In this field of medical research, in addition to its benefits for cardiac repair, LIFT may allow the development of more sophisticated in vitro models, to further understand the cell–cell and cell- environment cardiovascular mechanisms leading to cardiac disorders such as arrhythmia, contractility issues, hypoxia resistance, and sensibility by accurately reproducing the cardiac tissues in three dimensions.

Bone Applications

Today, bone tissue regeneration has proven to be a major public health problem, and many diseases that cause bone loss affects an increasing number of patients due to the aging of the population [151]. Although there is a wide range of therapeutic approaches, all have limitations, such as pain, infections, and morbidity. The major impediment is the insufficient perfusion of bone grafts or bone substitutes, which leads to graft failure [152, 153]. This is an explanation of why bone repair, especially in cases of critical size defects, is still a crucial challenge.
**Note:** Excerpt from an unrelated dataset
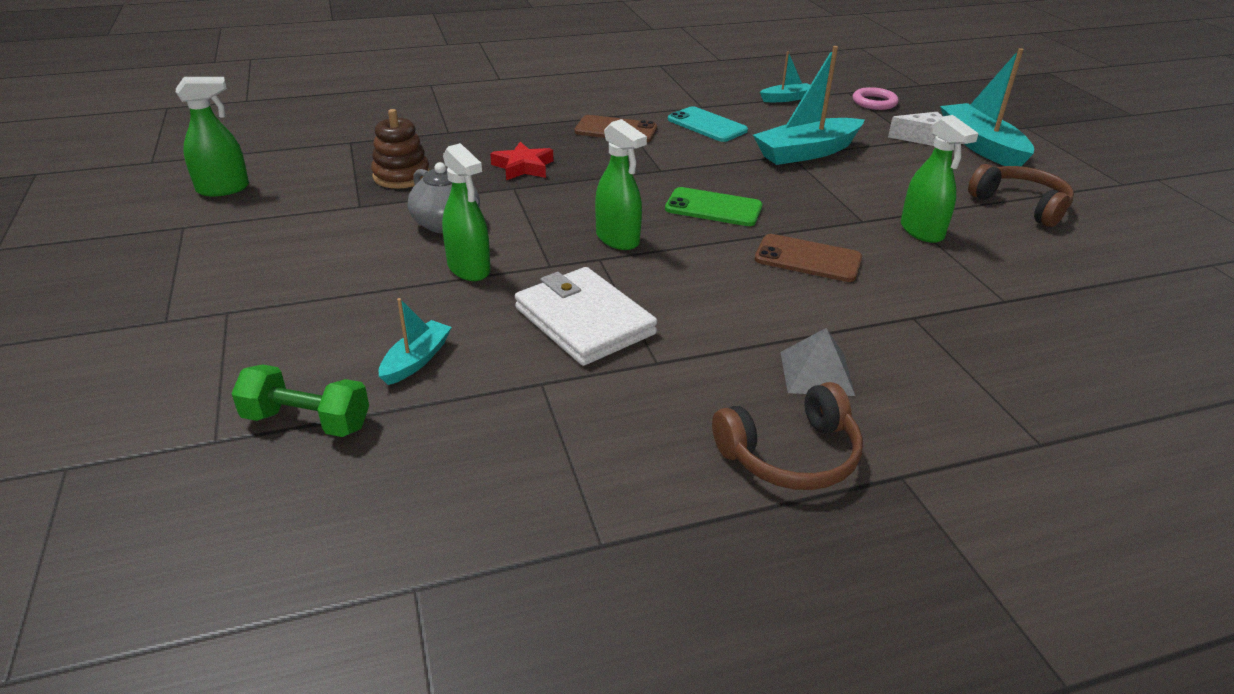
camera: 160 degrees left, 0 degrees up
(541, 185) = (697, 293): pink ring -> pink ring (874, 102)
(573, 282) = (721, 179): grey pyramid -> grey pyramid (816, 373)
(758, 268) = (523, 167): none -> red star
There have been multiple approaches proposed for enhancing the microvascularization of tissue-engineered constructs [154].

It's possible to use synthetic or natural biomaterial scaffolds to promote bone injury healing, but these scaffolds lack the osteogenic, osteoinductive properties that can be achieved through bone autografts [155]. From this perspective, several studies have investigated this problem, specifically on the improvement of vascularity and several biological functions, using LIFT bioprinting, with the aim of promoting bone regeneration [156].
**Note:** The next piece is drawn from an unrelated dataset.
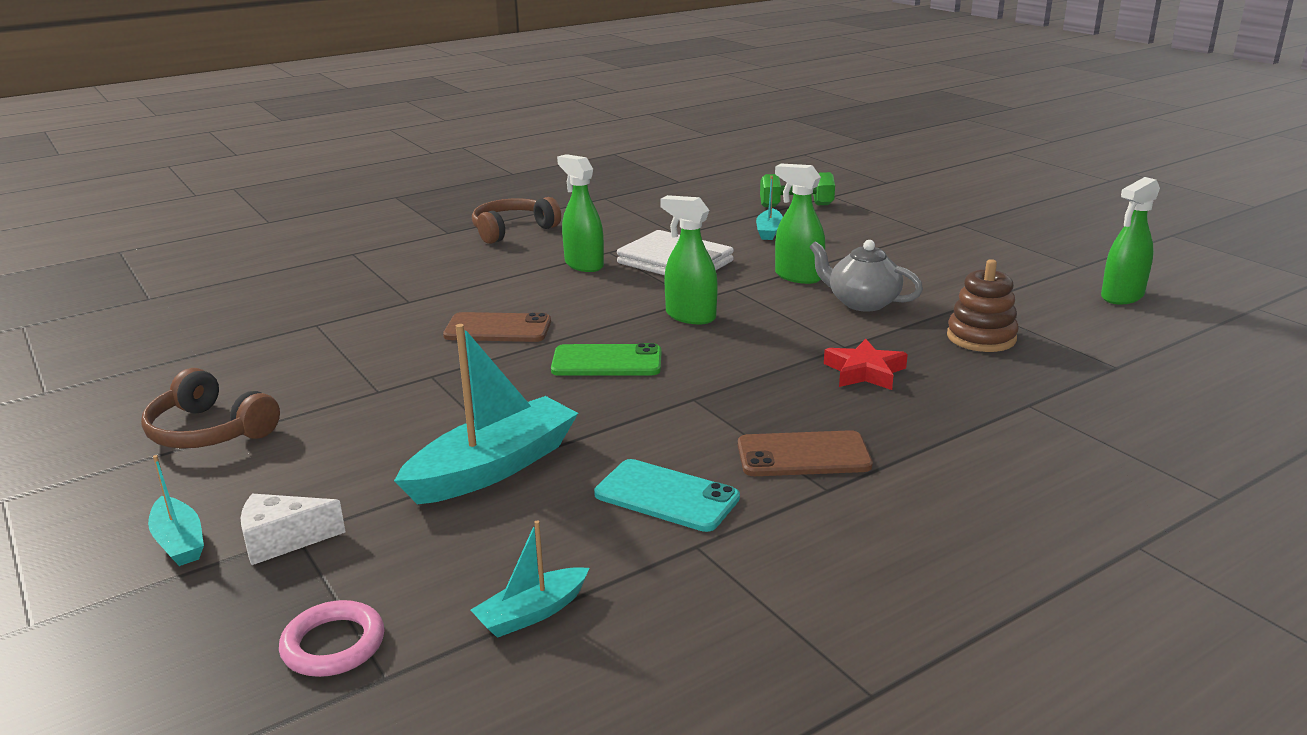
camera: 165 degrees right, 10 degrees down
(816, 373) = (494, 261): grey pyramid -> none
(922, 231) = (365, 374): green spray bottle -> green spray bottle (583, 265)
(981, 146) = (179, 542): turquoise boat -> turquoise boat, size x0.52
Using the LIFT technique, Catros et al. printed human osteoprogenitors (derived from human bone marrow stoma cells) to create two- and three-dimensional composite structures, thus demonstrating that LIFT preserves nHA functionality and cell proliferation and differentiation properties post-bioprinting [157]. The same group did demonstrate the feasibility of adapting the laser workstation for in vivo bioprinting, by transferring nHA particles directly onto a mouse bone calvarias defect [163, however bone repair was not stable, probably due to displacement of the printed material after surgery. Gruene et al. demonstrated that MSC differentiation into osteogenic and chondrogenic lineages was preserved when embedding them in a thin matrix biomaterial (plasma and alginate). They then developed three-dimensional constructs that produced autologous bone and cartilage tissue grafts after being cultured for 2 weeks, enabling their transplantation into animals [81].
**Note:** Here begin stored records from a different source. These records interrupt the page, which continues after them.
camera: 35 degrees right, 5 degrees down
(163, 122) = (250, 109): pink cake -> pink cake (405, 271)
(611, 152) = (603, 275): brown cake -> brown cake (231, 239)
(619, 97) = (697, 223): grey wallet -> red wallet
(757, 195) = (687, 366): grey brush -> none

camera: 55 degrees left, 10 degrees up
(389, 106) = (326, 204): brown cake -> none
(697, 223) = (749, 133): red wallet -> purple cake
In conclusion, LIFT bioprinting could have potential applications in orthopedic and dental tissue engineering, allowing the bone structure to be reproduced with the highest possible accuracy. It is imperative to better understand the cooperation between vascular, osteoblastic, osteoclastic, and neural cells at a cellular level, while at a tissue level; bone organization differs from periphery to center. Ossification differs between endochondral and membranous bones, and reproducing an embryonic environment is critical for optimal bone healing. This technology has the potential to lead to the development of personalized bone models based on ossification and healing types. Additional cell types, such as nerve cells, can also be added to the model to produce more elaborate models.

Conclusion

The review encompasses the concept of LIFT bioprinting, the technical specifications of this technique, and its wide range of applications in research areas. LIFT bioprinting is currently in its early stages of development and has produced a number of impressive results. This versatile technique can accurately reproduce in vitro the microenvironment of cells and the micro-architecture of native tissues, making it an exciting tool for fundamental research, tissue engineering, and regenerative medicine applications. In forthcoming years, advances in technology (robotics, automation, biological and material discoveries) could allow for the transition of LIFT technology from the bench to the bedside.